The global publishing firm’s stock fell by almost ten per cent on the back of a profit warning and the news that it will suspend its share buy-back programme and investigate cost cutting measures. It is likely to be adversely affected by the Government’s decision to cancel GCSE and A-Level exams and the closure of 22,000 test centres that assess a range of other qualifications.
Its share price now stands at 507.49p and the closure of its VUE testing centres until at least mid-April is expected to affect operating profit by at least £25m to £35m. Testing cancellations in the US are predicted to be detrimental to operating profit by at least a further £15m with more announcements still to come there.
It’s not all bad news for the education giant though, some analysts are optimistic about the potential that the influx of home-schooling could have on its online resources. Carol Vorderman announced her maths site, which is Pearson-owned, would offer free access to parents this week and the site was swamped with interest causing it to temporarily crash. Pearson has been trying to revamp its digital offering for some time so the current school, college and university closures could provide a boost for its online offering. Neil Wilson from Markets.com said: “’Pearson has paused its buyback but is benefiting from a significant rise on online product – it could be a key moment in this division, albeit clearly there is an impact on its businesses that rely on learners and staff being able to access physical sites.’
Barclays upped its rating on the educational publisher to ‘equal weight’ this week and raised its target price to 540p but it also slashed its earnings per share forecast for 2020 by 24 per cent.
Another company that has been impacted by the sudden shift to distance working and learning is online conferencing firm Zoom. Its shares have soared 107 per cent since the beginning of the year, now standing at 140.28p at the time of writing.

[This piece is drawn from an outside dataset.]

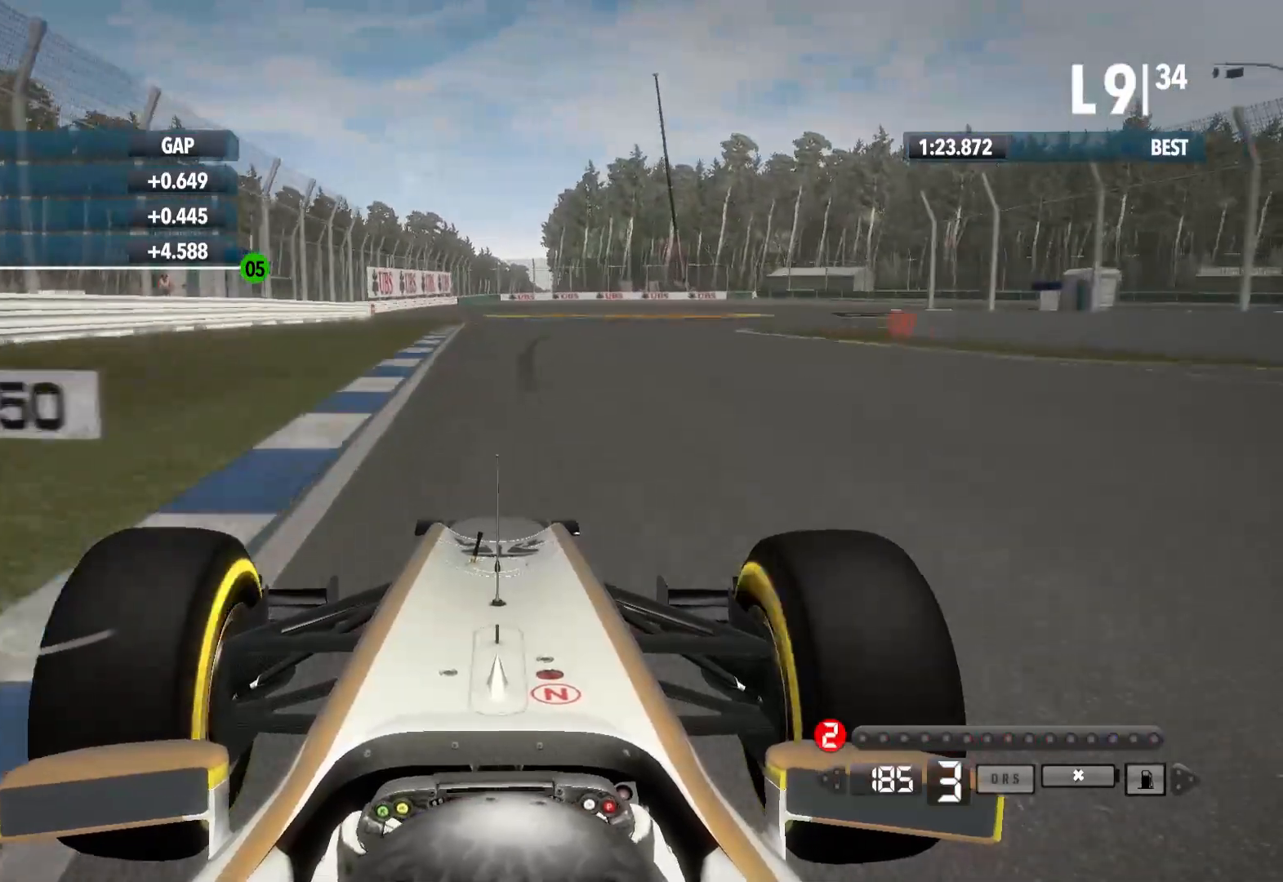
{"buttons": ["L2"], "left_stick": "right", "right_stick": "center", "events": [[17, "X", "down"], [117, "X", "up"], [117, "left_stick", "right"]]}
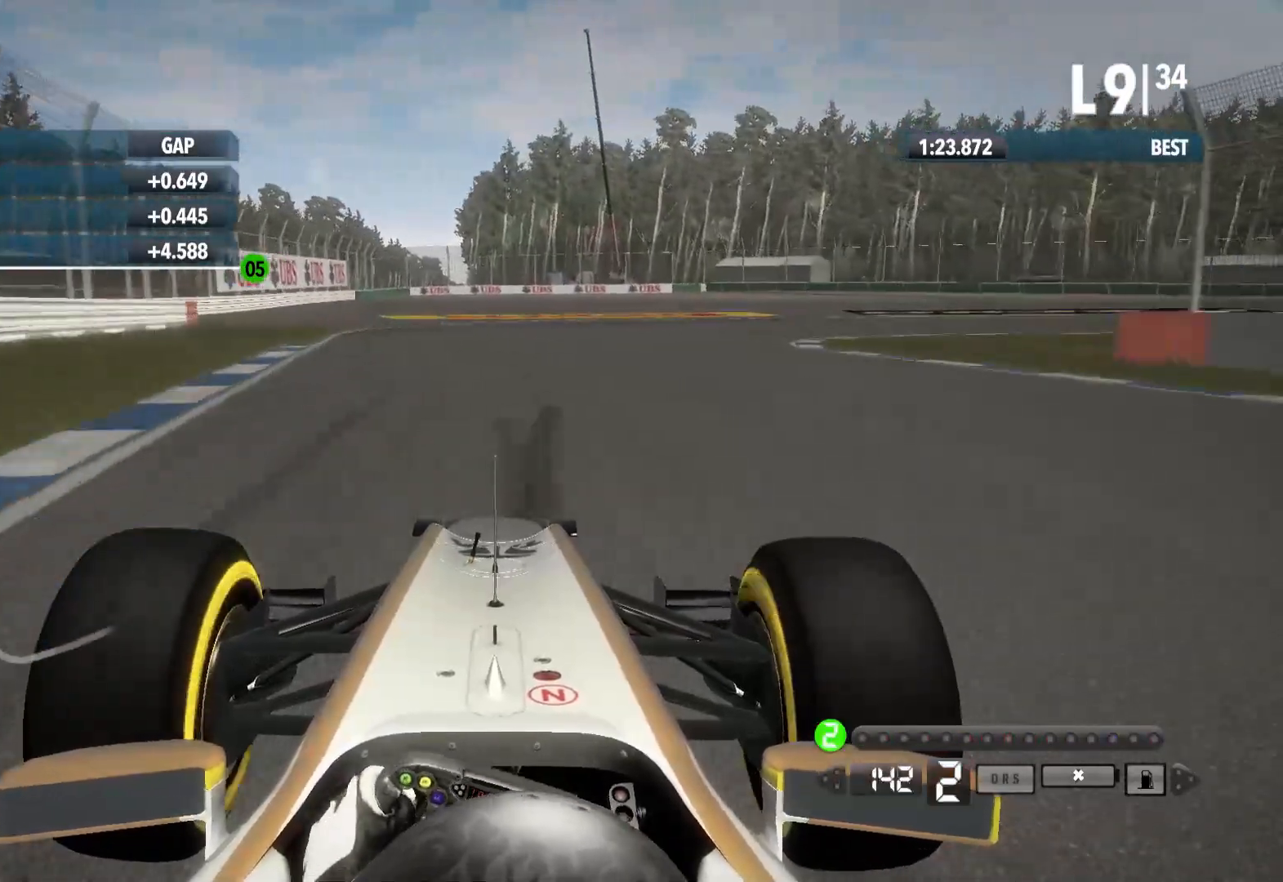
{"buttons": ["L2"], "left_stick": "right", "right_stick": "center", "events": []}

The software has come into its own since coronavirus quarantine, enabling home schooling, remote working and online parties with ease. With a market capitalisation of just over $39 billion, including cash and cash equivalents of $855 million, the stock is now trading at almost 32 times the revenue it is projected to make next year.
So, has the online conferencing software reached its peak or could its price still zoom further into the stratosphere?
Obviously, the current unprecedented situation has helped its growth enormously but it’s interesting that its expansion is still faster than its other competitors in the same marketplace. Zoom’s revenue growth is projected to be almost 50 per cent this year, compared to Twilo’s expectation of 30.6 per cent and Workday’s projected growth of 20 per cent. RBC Capital analyst, Alex Zukin points out that: “Downloads of the Zoom smartphone app this month are 183% above recent averages on a daily basis.”
Even before the widespread switch to remote working, Zoom had reported some impressive results with a revenue growth of 78 per cent year on year to $188 million and a 61 per cent surge in customers with over ten employees.
With $855 million in cash and no debt, the video conferencing firm also has a strong balance sheet so there could easily be the potential for the party to stretch on beyond the current pandemic.